Unfortunately, over the years we have also lost a few – and when this happens, one is left wanting to know exactly why this happens. Particularly frustrating is when a fish is lost, yet the others in the same aquarium appear completely unaffected.
The obvious thing to do, though is to ensure that one knows the full details of the conditions in which the fish are living. There are various standard chemical tests that can be done, and at times I’ve been regularly testing the water for ammonia, nitrates and nitrites to ensure that the fish are not living in a poisonous environment. These chemical tests are however completely ‘analogue’ and have to be done by hand. There are (very) expensive digital versions of some of these tests, though the probes and sensors are not really worth using on small domestic aquariums.
An obvious and easy thing to keep an eye on is the water temperature. The type of fish we keep are relatively tolerant to a range of temperatures, however any sudden changes can be harmful.
To this end, I went and bought a DS18B20 one-wire digital temperature sensor. My initial thought was to hook it up to a Raspberry Pi, and have the temperature logged for viewing on something like a web dashboard. I had this up and running for a while, using RPiMonitor. The issue with this was that the network connection to the Raspberry Pi over WiFi proved unreliable, and even when it was working, I had to use another device even to see the current temperature reading. The benefit though was having a full time-series history of the aquarium temperature.
More useful would be to have an immediate live view of the current temperature, and whether that temperature has changed rapidly recently.
It was then that I remembered that I had an FRDM-KL25Z MCU board and an Adafruit RGB LCD shield both sitting in a drawer, just waiting for an application. I acquired these boards as part of my on-going modular synth project, hoping that they’d be useful as a PC or digital interface to the instrument. Realistically, the KL25Z is unsuitable for real-time audio processing. The LCD could still be useful, but the RGB backlight gave me an idea…
To pull off this idea, I would have to get the LCD working with the KL25Z, a task that I had previously failed.
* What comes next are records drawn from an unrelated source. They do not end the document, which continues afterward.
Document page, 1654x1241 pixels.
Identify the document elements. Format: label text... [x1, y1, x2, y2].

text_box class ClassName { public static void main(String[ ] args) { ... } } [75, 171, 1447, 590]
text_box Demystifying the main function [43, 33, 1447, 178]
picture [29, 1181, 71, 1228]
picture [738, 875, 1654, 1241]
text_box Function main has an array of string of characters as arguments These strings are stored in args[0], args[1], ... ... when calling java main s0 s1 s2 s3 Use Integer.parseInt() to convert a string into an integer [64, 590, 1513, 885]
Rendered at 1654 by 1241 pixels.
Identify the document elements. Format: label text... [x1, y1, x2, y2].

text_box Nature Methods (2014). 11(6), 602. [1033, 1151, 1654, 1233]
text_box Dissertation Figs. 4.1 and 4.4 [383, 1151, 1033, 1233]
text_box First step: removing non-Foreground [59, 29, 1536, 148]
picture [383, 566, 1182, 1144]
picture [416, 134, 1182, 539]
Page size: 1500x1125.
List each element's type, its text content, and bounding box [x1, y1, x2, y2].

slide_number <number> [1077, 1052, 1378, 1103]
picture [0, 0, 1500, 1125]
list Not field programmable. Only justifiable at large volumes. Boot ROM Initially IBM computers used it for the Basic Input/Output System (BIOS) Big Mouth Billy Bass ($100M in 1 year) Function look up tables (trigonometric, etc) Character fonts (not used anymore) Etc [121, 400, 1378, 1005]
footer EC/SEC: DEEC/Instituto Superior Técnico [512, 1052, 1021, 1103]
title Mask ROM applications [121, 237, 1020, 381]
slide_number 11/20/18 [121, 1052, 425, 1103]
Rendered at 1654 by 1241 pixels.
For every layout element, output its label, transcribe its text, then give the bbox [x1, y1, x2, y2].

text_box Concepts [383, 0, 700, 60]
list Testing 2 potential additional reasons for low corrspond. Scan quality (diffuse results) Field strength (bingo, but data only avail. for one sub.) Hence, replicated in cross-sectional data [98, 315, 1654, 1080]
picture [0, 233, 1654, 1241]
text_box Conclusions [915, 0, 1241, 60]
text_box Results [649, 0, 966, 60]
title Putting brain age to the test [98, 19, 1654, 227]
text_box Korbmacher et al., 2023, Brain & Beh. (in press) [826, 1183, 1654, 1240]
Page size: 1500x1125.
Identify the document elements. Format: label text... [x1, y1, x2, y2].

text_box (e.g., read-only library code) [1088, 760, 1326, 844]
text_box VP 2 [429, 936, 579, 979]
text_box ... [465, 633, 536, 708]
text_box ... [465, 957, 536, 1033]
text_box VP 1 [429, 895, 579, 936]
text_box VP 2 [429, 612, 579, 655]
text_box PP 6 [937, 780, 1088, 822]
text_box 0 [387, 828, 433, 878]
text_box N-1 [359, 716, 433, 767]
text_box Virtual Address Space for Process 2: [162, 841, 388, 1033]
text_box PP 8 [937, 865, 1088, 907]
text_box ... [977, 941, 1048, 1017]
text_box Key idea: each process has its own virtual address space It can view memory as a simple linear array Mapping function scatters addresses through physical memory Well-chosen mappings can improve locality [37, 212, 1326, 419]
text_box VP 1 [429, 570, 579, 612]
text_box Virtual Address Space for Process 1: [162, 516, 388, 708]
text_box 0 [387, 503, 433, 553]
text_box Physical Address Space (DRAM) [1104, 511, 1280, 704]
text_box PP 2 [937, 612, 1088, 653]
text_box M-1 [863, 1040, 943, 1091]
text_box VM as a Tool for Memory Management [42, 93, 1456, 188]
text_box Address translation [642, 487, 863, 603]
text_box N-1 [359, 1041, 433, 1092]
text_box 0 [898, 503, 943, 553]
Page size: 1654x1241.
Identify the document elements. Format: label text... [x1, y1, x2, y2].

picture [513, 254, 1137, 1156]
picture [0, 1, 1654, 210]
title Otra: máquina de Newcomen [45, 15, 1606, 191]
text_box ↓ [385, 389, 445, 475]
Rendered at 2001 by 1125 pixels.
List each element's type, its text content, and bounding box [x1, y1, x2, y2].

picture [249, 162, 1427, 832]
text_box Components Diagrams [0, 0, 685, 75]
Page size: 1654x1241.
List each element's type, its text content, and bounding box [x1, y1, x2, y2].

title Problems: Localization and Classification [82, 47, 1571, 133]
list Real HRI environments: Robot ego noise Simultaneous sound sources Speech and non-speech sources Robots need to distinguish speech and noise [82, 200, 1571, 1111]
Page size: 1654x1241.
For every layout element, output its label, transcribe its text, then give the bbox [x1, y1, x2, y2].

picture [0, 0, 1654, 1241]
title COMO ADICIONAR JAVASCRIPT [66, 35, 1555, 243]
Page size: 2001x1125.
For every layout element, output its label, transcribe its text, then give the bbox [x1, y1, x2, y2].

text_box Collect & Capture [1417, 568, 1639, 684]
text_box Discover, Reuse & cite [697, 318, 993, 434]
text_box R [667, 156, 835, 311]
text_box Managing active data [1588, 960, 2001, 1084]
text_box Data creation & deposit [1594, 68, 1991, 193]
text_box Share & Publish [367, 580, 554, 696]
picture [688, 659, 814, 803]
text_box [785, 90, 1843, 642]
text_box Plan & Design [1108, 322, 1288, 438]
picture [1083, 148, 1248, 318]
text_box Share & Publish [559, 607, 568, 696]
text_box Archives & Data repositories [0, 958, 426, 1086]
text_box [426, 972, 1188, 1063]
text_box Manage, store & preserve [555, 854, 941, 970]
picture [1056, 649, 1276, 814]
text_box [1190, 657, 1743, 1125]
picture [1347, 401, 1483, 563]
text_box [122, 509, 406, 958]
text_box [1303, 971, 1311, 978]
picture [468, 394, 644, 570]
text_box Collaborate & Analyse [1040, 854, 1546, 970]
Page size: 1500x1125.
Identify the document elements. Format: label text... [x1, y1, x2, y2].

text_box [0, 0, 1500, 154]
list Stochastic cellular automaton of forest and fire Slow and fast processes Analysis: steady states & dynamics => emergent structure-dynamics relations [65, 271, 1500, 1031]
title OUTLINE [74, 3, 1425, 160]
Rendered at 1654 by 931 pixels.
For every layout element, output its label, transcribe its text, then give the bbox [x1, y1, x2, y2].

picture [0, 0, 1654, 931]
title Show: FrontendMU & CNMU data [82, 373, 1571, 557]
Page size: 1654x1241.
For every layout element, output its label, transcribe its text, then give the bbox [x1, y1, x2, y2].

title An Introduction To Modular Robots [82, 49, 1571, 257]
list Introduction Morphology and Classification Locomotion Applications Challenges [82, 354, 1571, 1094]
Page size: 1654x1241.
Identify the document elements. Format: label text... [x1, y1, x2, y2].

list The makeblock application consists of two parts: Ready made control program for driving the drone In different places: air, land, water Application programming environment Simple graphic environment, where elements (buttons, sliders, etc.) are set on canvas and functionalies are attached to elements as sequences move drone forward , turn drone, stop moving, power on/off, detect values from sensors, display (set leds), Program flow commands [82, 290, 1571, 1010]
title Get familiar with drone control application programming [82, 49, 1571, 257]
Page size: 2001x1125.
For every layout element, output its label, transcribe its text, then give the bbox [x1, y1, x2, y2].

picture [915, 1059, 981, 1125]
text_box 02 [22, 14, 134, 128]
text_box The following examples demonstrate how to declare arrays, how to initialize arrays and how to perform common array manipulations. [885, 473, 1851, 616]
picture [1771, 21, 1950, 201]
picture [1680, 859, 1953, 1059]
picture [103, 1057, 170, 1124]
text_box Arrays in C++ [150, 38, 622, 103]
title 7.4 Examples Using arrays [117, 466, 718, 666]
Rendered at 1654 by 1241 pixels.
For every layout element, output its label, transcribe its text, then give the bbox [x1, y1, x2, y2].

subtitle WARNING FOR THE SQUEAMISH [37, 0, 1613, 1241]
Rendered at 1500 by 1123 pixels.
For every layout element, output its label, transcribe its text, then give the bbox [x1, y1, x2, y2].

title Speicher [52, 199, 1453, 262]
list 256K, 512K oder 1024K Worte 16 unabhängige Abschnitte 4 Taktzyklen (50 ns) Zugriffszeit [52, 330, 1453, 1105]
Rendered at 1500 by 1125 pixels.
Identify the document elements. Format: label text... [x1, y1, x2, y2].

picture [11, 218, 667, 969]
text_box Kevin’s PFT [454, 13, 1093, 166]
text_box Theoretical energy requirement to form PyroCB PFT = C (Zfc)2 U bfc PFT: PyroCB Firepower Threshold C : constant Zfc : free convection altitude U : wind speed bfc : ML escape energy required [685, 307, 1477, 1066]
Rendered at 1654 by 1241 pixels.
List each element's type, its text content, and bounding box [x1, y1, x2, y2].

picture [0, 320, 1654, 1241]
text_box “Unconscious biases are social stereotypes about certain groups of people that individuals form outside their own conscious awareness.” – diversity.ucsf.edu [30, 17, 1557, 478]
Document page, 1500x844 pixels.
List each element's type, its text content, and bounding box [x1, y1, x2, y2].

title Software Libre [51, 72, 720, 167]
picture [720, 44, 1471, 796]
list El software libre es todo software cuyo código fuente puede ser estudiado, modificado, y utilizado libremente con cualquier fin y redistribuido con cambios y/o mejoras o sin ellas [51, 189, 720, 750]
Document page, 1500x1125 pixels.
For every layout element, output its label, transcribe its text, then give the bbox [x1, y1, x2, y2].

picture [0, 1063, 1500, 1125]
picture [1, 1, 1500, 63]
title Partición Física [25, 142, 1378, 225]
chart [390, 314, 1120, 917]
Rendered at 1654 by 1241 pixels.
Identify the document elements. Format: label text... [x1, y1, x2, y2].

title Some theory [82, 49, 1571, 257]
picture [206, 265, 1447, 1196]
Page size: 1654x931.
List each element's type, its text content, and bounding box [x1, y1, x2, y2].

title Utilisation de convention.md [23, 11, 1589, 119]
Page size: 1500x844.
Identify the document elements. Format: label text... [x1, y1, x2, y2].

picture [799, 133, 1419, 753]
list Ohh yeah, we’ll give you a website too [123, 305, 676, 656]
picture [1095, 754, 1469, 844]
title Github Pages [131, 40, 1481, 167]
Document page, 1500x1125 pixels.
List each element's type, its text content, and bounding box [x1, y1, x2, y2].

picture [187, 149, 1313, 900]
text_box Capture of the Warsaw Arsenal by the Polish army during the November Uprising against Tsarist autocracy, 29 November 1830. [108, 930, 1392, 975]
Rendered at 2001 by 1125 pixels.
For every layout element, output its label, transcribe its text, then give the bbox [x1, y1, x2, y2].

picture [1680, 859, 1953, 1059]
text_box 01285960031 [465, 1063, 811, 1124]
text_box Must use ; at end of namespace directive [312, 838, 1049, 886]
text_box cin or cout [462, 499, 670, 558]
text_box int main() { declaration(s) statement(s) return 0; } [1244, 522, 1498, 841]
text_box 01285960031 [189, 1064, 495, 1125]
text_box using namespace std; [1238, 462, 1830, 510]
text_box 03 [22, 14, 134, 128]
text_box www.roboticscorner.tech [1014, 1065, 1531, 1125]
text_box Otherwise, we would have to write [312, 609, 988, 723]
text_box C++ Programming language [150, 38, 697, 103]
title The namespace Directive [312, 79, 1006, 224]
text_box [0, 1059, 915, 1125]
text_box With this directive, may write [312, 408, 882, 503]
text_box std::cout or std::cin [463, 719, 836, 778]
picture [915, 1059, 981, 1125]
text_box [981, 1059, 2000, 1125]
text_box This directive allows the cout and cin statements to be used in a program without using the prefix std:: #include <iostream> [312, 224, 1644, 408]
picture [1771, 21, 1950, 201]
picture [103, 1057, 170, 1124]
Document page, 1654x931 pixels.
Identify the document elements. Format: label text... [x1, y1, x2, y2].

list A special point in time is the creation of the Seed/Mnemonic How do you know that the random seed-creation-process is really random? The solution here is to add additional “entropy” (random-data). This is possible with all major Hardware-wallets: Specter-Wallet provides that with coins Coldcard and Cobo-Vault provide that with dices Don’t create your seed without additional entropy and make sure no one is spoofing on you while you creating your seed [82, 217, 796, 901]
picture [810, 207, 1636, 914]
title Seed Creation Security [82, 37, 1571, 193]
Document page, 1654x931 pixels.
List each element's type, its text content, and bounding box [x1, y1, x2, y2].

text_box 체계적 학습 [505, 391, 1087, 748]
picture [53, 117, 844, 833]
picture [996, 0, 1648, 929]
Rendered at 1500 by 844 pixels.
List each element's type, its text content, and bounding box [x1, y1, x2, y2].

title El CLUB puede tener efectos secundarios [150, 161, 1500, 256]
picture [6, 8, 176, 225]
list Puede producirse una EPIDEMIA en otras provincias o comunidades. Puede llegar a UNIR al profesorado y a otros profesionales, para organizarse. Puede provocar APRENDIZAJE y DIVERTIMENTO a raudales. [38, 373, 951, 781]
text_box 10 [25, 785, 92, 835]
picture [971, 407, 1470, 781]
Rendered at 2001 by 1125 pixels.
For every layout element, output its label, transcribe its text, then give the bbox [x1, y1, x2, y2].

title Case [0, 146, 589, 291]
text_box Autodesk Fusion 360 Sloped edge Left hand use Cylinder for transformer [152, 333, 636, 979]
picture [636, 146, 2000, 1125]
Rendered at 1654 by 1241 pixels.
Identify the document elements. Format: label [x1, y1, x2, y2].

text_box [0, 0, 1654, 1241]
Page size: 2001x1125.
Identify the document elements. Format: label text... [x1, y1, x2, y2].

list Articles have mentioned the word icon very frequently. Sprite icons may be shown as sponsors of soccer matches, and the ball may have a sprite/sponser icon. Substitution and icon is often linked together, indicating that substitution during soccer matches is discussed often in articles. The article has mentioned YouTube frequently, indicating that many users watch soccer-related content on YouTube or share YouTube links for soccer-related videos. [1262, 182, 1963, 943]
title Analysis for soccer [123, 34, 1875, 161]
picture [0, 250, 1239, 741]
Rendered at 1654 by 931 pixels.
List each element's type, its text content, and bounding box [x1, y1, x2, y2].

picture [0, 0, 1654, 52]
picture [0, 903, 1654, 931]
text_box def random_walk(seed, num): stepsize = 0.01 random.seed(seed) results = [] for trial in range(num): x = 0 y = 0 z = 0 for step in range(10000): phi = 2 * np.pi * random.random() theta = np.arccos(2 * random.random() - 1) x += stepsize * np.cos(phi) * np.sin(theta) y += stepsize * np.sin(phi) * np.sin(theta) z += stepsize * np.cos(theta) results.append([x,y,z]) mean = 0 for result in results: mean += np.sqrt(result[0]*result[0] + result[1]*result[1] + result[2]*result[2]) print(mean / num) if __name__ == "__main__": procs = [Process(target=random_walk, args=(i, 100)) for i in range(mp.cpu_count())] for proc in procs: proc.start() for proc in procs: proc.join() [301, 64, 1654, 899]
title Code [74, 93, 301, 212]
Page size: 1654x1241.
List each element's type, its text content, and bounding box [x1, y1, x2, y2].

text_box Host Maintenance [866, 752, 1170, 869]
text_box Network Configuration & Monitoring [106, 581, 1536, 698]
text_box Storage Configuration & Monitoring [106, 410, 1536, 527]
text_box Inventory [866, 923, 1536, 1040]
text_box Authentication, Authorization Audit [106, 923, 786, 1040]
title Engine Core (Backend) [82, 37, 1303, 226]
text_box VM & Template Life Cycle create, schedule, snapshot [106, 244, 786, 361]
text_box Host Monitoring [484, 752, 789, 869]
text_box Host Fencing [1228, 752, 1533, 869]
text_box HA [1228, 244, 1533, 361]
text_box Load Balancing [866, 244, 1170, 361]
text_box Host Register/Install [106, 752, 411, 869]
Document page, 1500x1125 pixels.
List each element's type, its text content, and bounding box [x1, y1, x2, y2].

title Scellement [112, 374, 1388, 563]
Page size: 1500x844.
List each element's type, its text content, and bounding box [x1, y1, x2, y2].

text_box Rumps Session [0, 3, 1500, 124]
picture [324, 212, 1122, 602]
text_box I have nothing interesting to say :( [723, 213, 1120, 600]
This time around, I went to the mbed online compiler and started looking for libraries that other people had already written for working with the LCD (and, while I was at it, the DS18B20). I got lucky, and found a few libraries that did in fact work.
Now, all I needed to do was clean the code up a bit, and invent a
main() loop that does what I want. With limited RAM, and no persistent storage at all on the KL25Z I needed to figure out how long a time-series I can keep active for the purposes of averaging the temperature readings.
Just for fun, I also wanted to program a few custom graphics for the LCD and make a little swimming fishy animation to show that the unit is in fact still alive and recording the temperature.
main() loop therefore does this:
- Maintain a counter for the current position of the fish animating across the top row of the screen
- Draw the fish graphic at the appropriate location
- As the fish exits the right-hand side of the screen, take a temperature reading
- Store the temperature reading in a circular buffer
- Take the average of the values in the circular buffer
- Display the current reading and the average on the bottom row of the screen
- Change the back-light colour to reflect the relationship between the current reading and the average:
- If they are within 1 degree celcius, display green (safe)
- Else, if they are within 2.5 degrees celcius:
- If current > average, display magenta (warm)
- If current < average, display cyan (cool)
- Else, if the difference is greater than 2.5 degrees celcius:
- If current > average, display red (hot)
- If current < average, display blue (cold)
By making use of the LED colour like this, I can actually see at a glance if there’s anything to even worry about on the temperature front without even having to read the temperature numbers.
The whole thing is powered via a USB cable, and it fits snugly in the space between the back of the large aquarium and the wall. Thankfully, the aquarium being made of glass, allows the screen to shine right through. Above, the display is showing a 25 hour average of 21.2 degrees celcius and a current reading of 20.2 degrees celcius. Since this is not more than one degree from the average, the light is showing a nice safe green colour.
During the first few days of operation, I did notice the magenta colour a couple of times, but recently the temperature is largely stable and green.